High-Fidelity Synthetic ECG Generation via Mel-Spectrogram Informed Diffusion Training
Abstract
Generative AI holds promise for overcoming data access restrictions that hinder cardiovascular research, but the real-world use of synthetic ECG models is limited by persistent gaps intrustworthiness and clinical utility. In this work, we address two key shortcomings of current methods: insufficient morphological fidelity and the inability to generate personalized, patient-specific signals.

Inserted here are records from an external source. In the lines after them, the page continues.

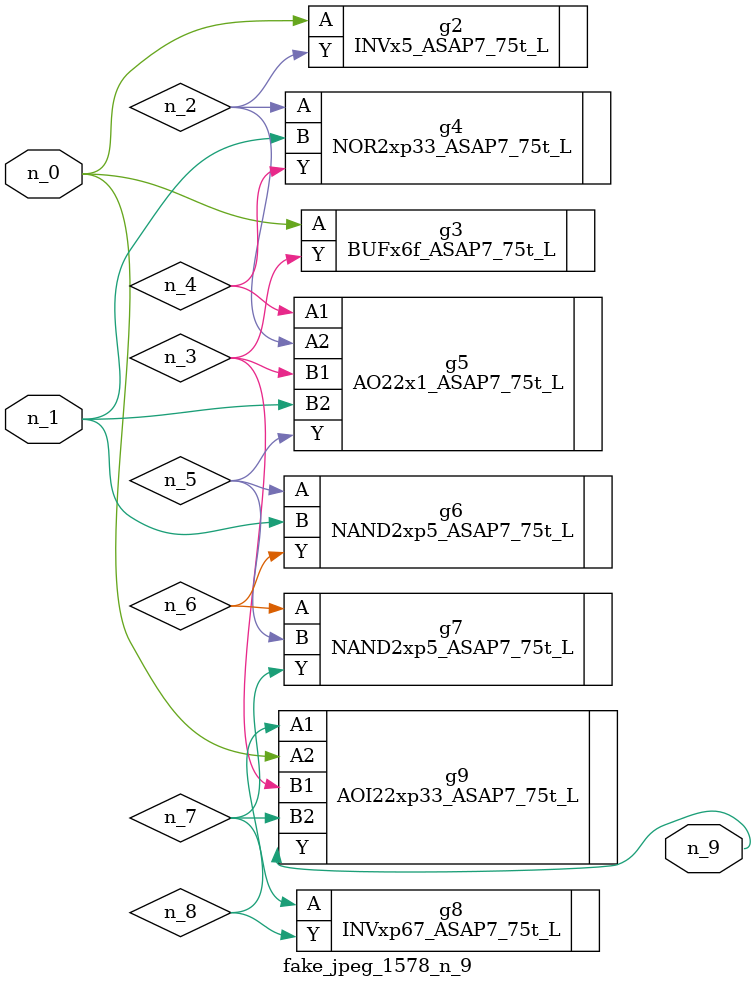
<source format=v>
module fake_jpeg_1578_n_9 (n_0, n_1, n_9);

input n_0;
input n_1;

output n_9;

wire n_3;
wire n_2;
wire n_4;
wire n_8;
wire n_6;
wire n_5;
wire n_7;

INVx5_ASAP7_75t_L g2 ( 
.A(n_0),
.Y(n_2)
);

BUFx6f_ASAP7_75t_L g3 ( 
.A(n_0),
.Y(n_3)
);

NOR2xp33_ASAP7_75t_L g4 ( 
.A(n_2),
.B(n_1),
.Y(n_4)
);

AO22x1_ASAP7_75t_L g5 ( 
.A1(n_4),
.A2(n_2),
.B1(n_3),
.B2(n_1),
.Y(n_5)
);

NAND2xp5_ASAP7_75t_L g6 ( 
.A(n_5),
.B(n_1),
.Y(n_6)
);

NAND2xp5_ASAP7_75t_L g7 ( 
.A(n_6),
.B(n_5),
.Y(n_7)
);

INVxp67_ASAP7_75t_L g8 ( 
.A(n_7),
.Y(n_8)
);

AOI22xp33_ASAP7_75t_L g9 ( 
.A1(n_8),
.A2(n_0),
.B1(n_3),
.B2(n_7),
.Y(n_9)
);


endmodule
</source>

To close these gaps, we build on a state-of-the-art diffusion model with two principled innovations: (1) MIDT-ECG (Mel-Spectrogram Informed Diffusion Training), a frequency-domain supervision framework that enforces physiological realism, and (2) multimodal demographic conditioning to enable patient-specific synthesis. We comprehensively evaluate our approach on the PTB-XL dataset, measuring signal fidelity, clinical coherence, privacy risk, and downstream utility. Our results show that MIDT-ECG improves morphological coherence, reducing inter-lead correlation error by 70%, while demographic conditioning enhances signal-to-noise ratio and personalization. Critically, classifiers trained solely on synthetic ECGs achieve performance comparable to those trained on real data in low-data regimes. Together, these contributions deliver a scalable and privacy-preserving approach for generating trustworthy, personalized medical time series, advancing the responsible use of generative AI in healthcare.